The core module contains the main classes that allows the HTTP server implementation to run.
The HTTP server implementation is based on pure NIO APIs based on The Rox Java NIO Tutorial; while read/write operations are managed via built-in Selector, a multi-thread executor handles the HTTP protocol for each client-server messages exchange.
A detailed UML class diagram will help to understand the model design.
The SimpleHttpServer handles client requests incrementally via the pull parser RequestStreamingParser; once the Request has been completely interpreted, the SimpleHttpServer delegates the ProtocolProcessor, executed in a separated thread, the HTTP protocol management, that via the RequestDispatcher addresses the Request to the right RequestHandler; the SessionManager is the entity responsible to manage the request Session lifecycle.
Once the Reponse is complete and ready to be streamed to the client, the ResponseSerializer will take care of build the reponse message in the channel.

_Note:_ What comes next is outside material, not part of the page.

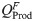
Changes in production question QProdF resulting from a local update of the auditory-motor internal model P(AM | M).The update magnitude is equal to the perturbation magnitude (horizontal arrow). The vertical dashed line indicates the shift in control space that would result in complete compensation.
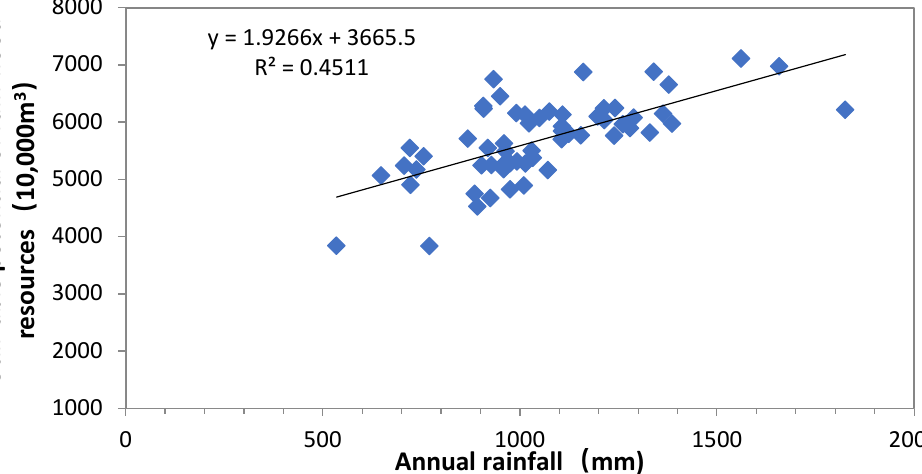
Figure 5. The relationship between the utilizable potential of rain−flood resources and rainfall.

The RequestStreamingParser is a Request pull parser that builds incoming clients requests messages incrementally; it doesn't rely on inefficient regexp - and could not, due to the nature of pull parser - but it instead a state machine that implements (a simplified version, of course) of an LL(0) interpreter.
A detailed UML class diagram will help to understand the model design.
Model is very simple: the RequestStreamingParser, depending on the current analyzing character, due to its nature of state-machine, assumes different ParserStatus value; each time a token is recognized, a ParserTrigger is invoked and, once updated the Request, updates the RequestStreamingParser status.
The Parser Triggers UML class diagram shows how any ParserTrigger reflects part of the incoming Request that is built incrementally.
A special case is for non application/x-www-form-urlencoded request bodies, that are not managed by any handler, but rather just collects sent bytes by clients in a sequence of ByteBuffer.